Он уже успел влезть в порты и теперь с недоумением разглядывал тугую повязку поперек груди и какой-то странный травяной компресс на левой руке, примотанный к предплечью высушенной плетью лесного вьюна.
– И чего бы мне тут лежать три дня? – Марик почесал затылок здоровой рукой. – Судя по всему, перелома ребер нет, хотя грудь ломит, на руке ссадина или неглубокая рана. Так? Наверное, эта зверюга крепко засадила мне по ребрам и я действительно вылетел из яви? Это ведь вчера было? Ну-ка посмотри мне в глаза, парень! Кто ходил за мной? Эта девчонка?
– Она, – кивнул Насьта, не оставив места насмешке даже в уголках глаз. – А зелье тебе давали, чтобы беспамятство твое сном обернуть: во сне болезни легче сходят. Другие болезни… а та, что тебя зацепила, жизнь твою по-любому должна была без остатка высосать…
– Три дня? – словно не слыша слов Насьты, еще раз уточнил Марик и почувствовал, как жар охватывает и тело его, и лицо. – Она… Она ходила за мной?

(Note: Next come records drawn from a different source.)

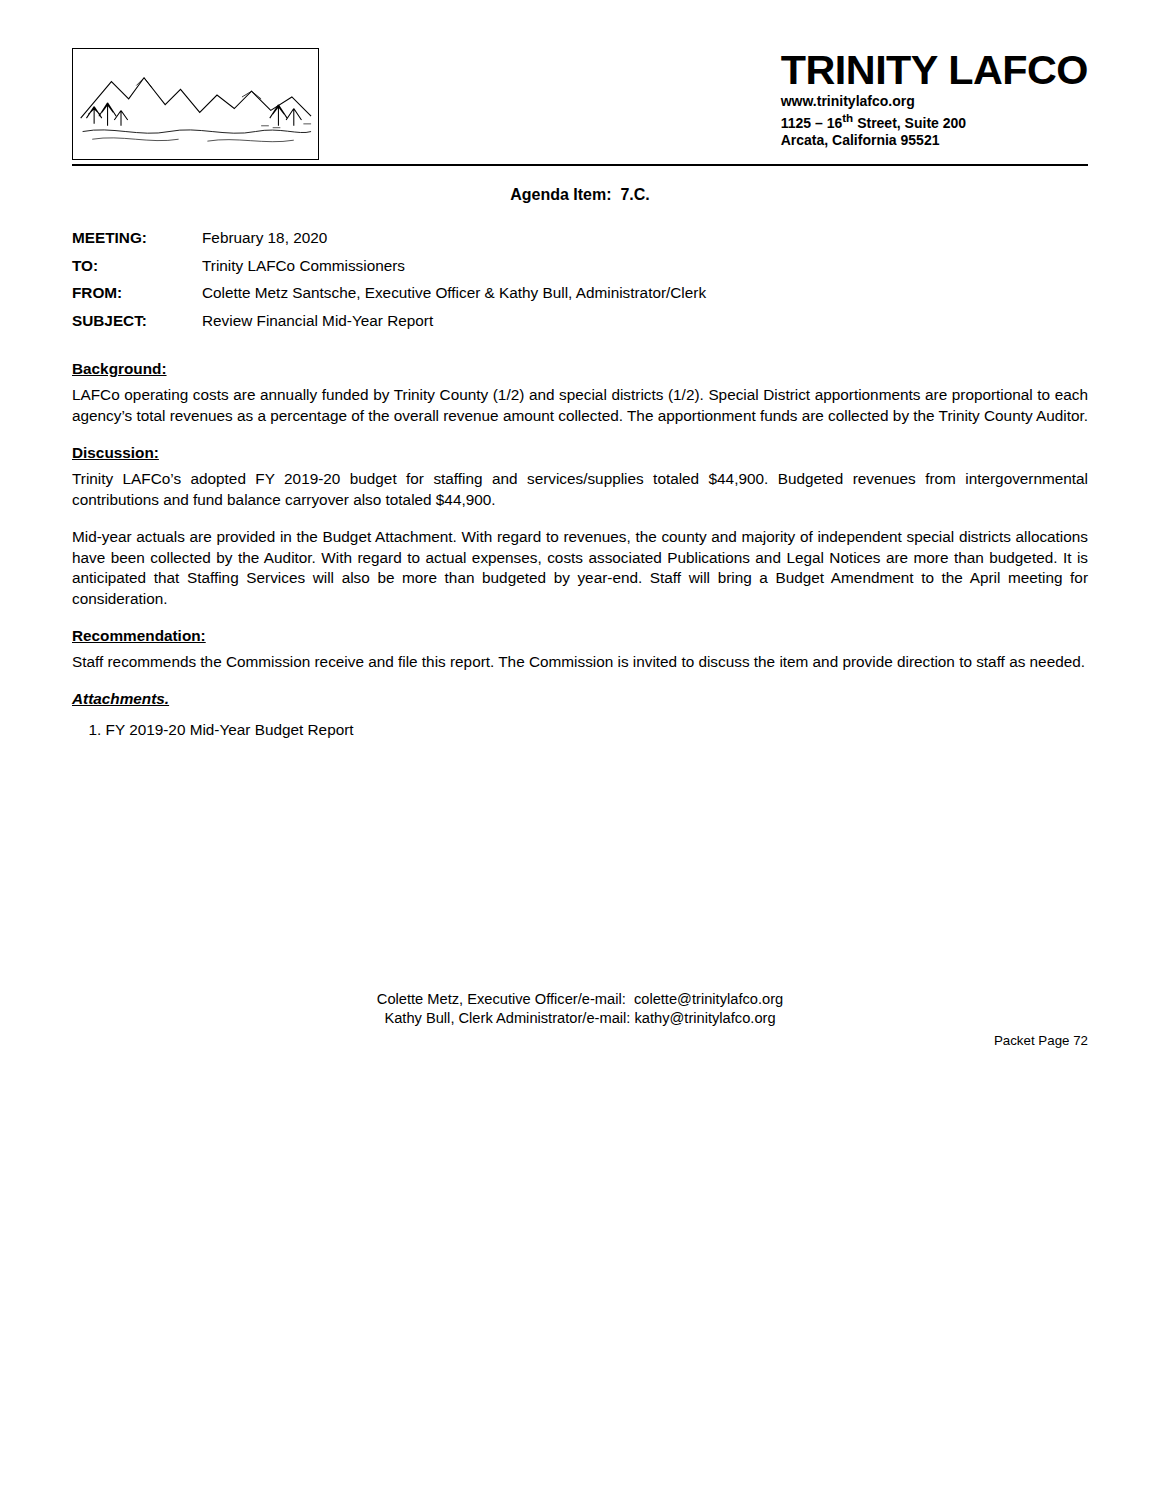TRINITY LAFCO
www.trinitylafco.org
1125 – 16th Street, Suite 200
Arcata, California 95521
Agenda Item: 7.C.
| MEETING: | February 18, 2020 |
| TO: | Trinity LAFCo Commissioners |
| FROM: | Colette Metz Santsche, Executive Officer & Kathy Bull, Administrator/Clerk |
| SUBJECT: | Review Financial Mid-Year Report |
Background:
LAFCo operating costs are annually funded by Trinity County (1/2) and special districts (1/2). Special District apportionments are proportional to each agency’s total revenues as a percentage of the overall revenue amount collected. The apportionment funds are collected by the Trinity County Auditor.
Discussion:
Trinity LAFCo’s adopted FY 2019-20 budget for staffing and services/supplies totaled $44,900. Budgeted revenues from intergovernmental contributions and fund balance carryover also totaled $44,900.
Mid-year actuals are provided in the Budget Attachment. With regard to revenues, the county and majority of independent special districts allocations have been collected by the Auditor. With regard to actual expenses, costs associated Publications and Legal Notices are more than budgeted. It is anticipated that Staffing Services will also be more than budgeted by year-end. Staff will bring a Budget Amendment to the April meeting for consideration.
Recommendation:
Staff recommends the Commission receive and file this report. The Commission is invited to discuss the item and provide direction to staff as needed.
Attachments.
FY 2019-20 Mid-Year Budget Report
Colette Metz, Executive Officer/e-mail: colette@trinitylafco.org
Kathy Bull, Clerk Administrator/e-mail: kathy@trinitylafco.org
Packet Page 72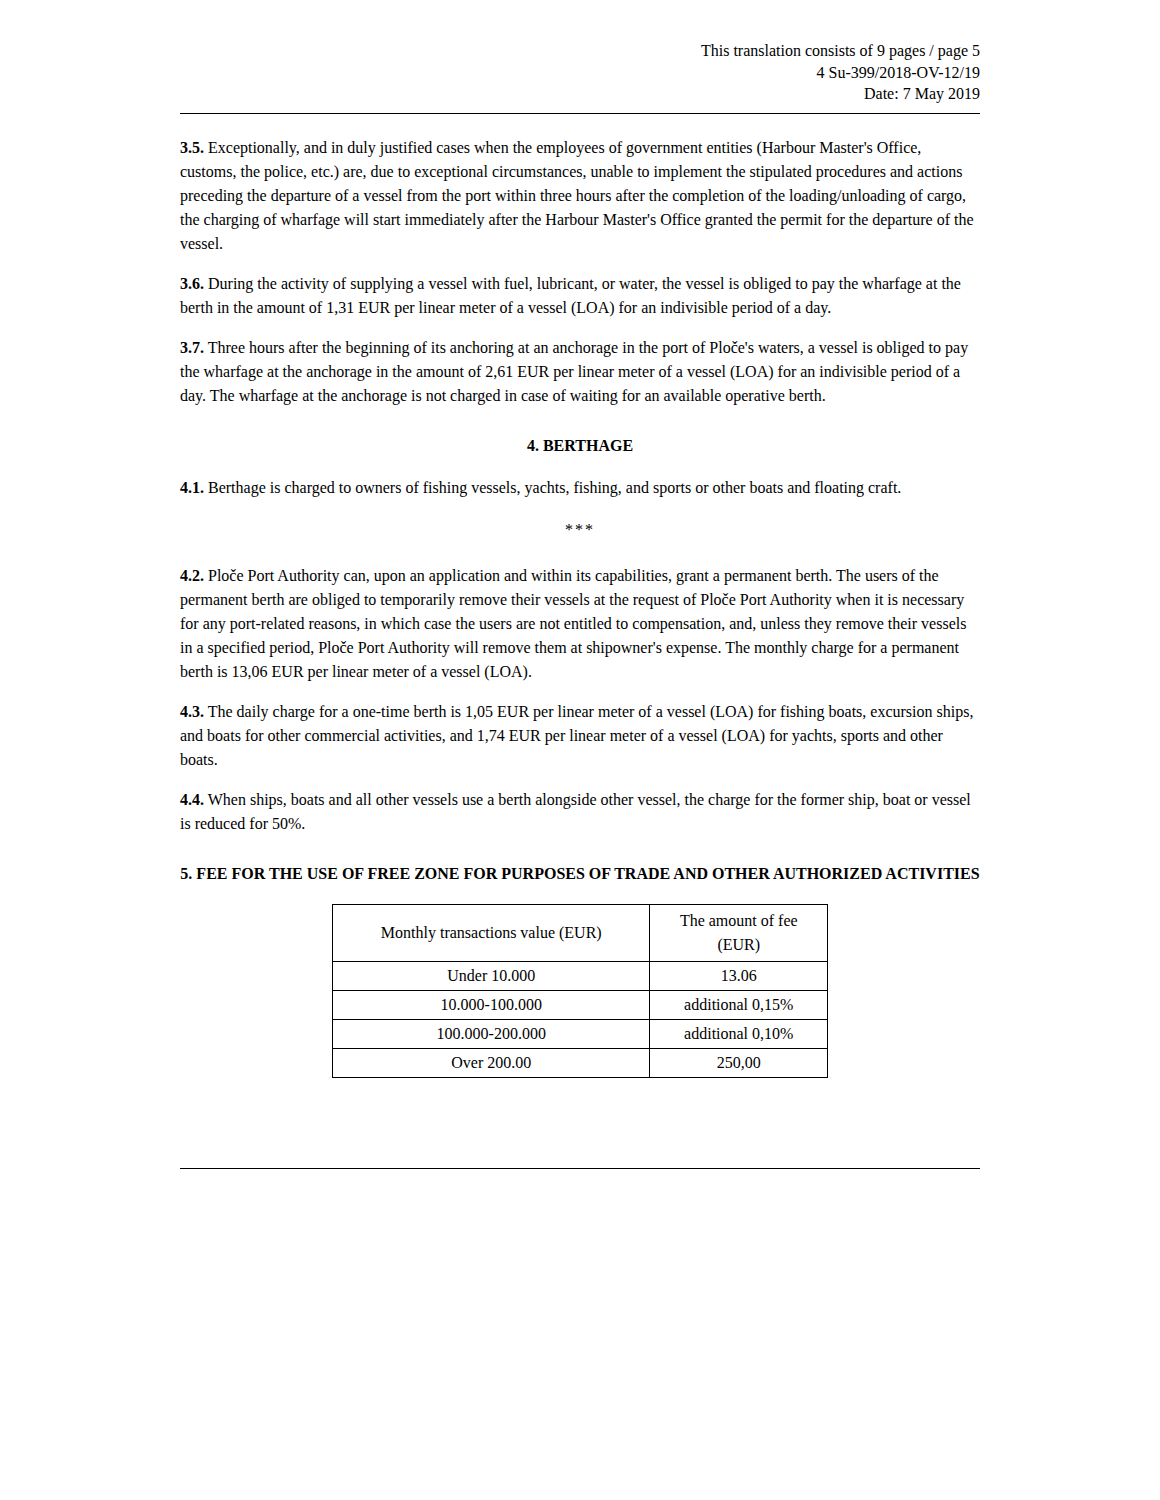This translation consists of 9 pages / page 5
4 Su-399/2018-OV-12/19
Date: 7 May 2019
3.5. Exceptionally, and in duly justified cases when the employees of government entities (Harbour Master's Office, customs, the police, etc.) are, due to exceptional circumstances, unable to implement the stipulated procedures and actions preceding the departure of a vessel from the port within three hours after the completion of the loading/unloading of cargo, the charging of wharfage will start immediately after the Harbour Master's Office granted the permit for the departure of the vessel.
3.6. During the activity of supplying a vessel with fuel, lubricant, or water, the vessel is obliged to pay the wharfage at the berth in the amount of 1,31 EUR per linear meter of a vessel (LOA) for an indivisible period of a day.
3.7. Three hours after the beginning of its anchoring at an anchorage in the port of Ploče's waters, a vessel is obliged to pay the wharfage at the anchorage in the amount of 2,61 EUR per linear meter of a vessel (LOA) for an indivisible period of a day. The wharfage at the anchorage is not charged in case of waiting for an available operative berth.
4. BERTHAGE
4.1. Berthage is charged to owners of fishing vessels, yachts, fishing, and sports or other boats and floating craft.
***
4.2. Ploče Port Authority can, upon an application and within its capabilities, grant a permanent berth. The users of the permanent berth are obliged to temporarily remove their vessels at the request of Ploče Port Authority when it is necessary for any port-related reasons, in which case the users are not entitled to compensation, and, unless they remove their vessels in a specified period, Ploče Port Authority will remove them at shipowner's expense. The monthly charge for a permanent berth is 13,06 EUR per linear meter of a vessel (LOA).
4.3. The daily charge for a one-time berth is 1,05 EUR per linear meter of a vessel (LOA) for fishing boats, excursion ships, and boats for other commercial activities, and 1,74 EUR per linear meter of a vessel (LOA) for yachts, sports and other boats.
4.4. When ships, boats and all other vessels use a berth alongside other vessel, the charge for the former ship, boat or vessel is reduced for 50%.
5. FEE FOR THE USE OF FREE ZONE FOR PURPOSES OF TRADE AND OTHER AUTHORIZED ACTIVITIES
| Monthly transactions value (EUR) | The amount of fee (EUR) |
| Under 10.000 | 13.06 |
| 10.000-100.000 | additional 0,15% |
| 100.000-200.000 | additional 0,10% |
| Over 200.00 | 250,00 |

– Могу повторить еще, – не отвел взгляда Насьта. – Ходила, сидела, омывала, подтирала, убирала, подкармливала. Девчонку, кстати, Орой зовут. Да не в ней дело. И в ней, конечно, тоже, но… Ты здорово меня удивил, Марик. И не только меня. Хотя… ладно. Только потому ты здесь! Стоять можешь?
– Не сомневайся, – огрызнулся баль, с трудом поднимаясь на ноги.
– А вот не должен стоять-то, – серьезно ответил Насьта и шагнул к выходу. – Хотя я-то отчего-то был уверен, что встанешь. Пошли – раз уж стоишь, значит, и шагать сумеешь, самое время бросить чего-нибудь в рот. Неделю не неделю, а три дня, кроме древесного сока, в тебя ничего не вливали… Ну так и выхода из тебя особого не было. Или был? Ладно, захочешь – у Оры спросишь. Чего ждешь-то? Так идешь или нет?
Скрипнув зубами, Марик сунул ноги в сапоги и, затягивая на груди шнуровку, вышел наружу и замер. Никакого болота вокруг не оказалось. Аилле светил прямо в глаза, поэтому баль заморгал, поднял ко лбу ладонь, но разглядеть сразу что-либо не смог. Только понял, что стоит он на лесистом гребне напоминающей огромную чашу зеленой котловины и не видит впереди не только какого-нибудь жилья, но даже и намека на опушку, просеку или узкую стежку. Ни дымка не поднималось над лесом, наполнившим котловину зелеными волнами удивительных крон, и звон молота, который в хижине казался близким, отчего-то теперь сгинул в птичьем гаме. Марик оглянулся, удивился, что и его хижина растворилась в густом орешнике и неразличима даже вблизи, но Насьта явно не собирался любоваться кудрявыми кронами, потому что спустился по склону и начал призывно махать рукой. Баль недоуменно пожал плечами, тут же отметил гримасой пронзившую грудь и руку боль и заковылял следом.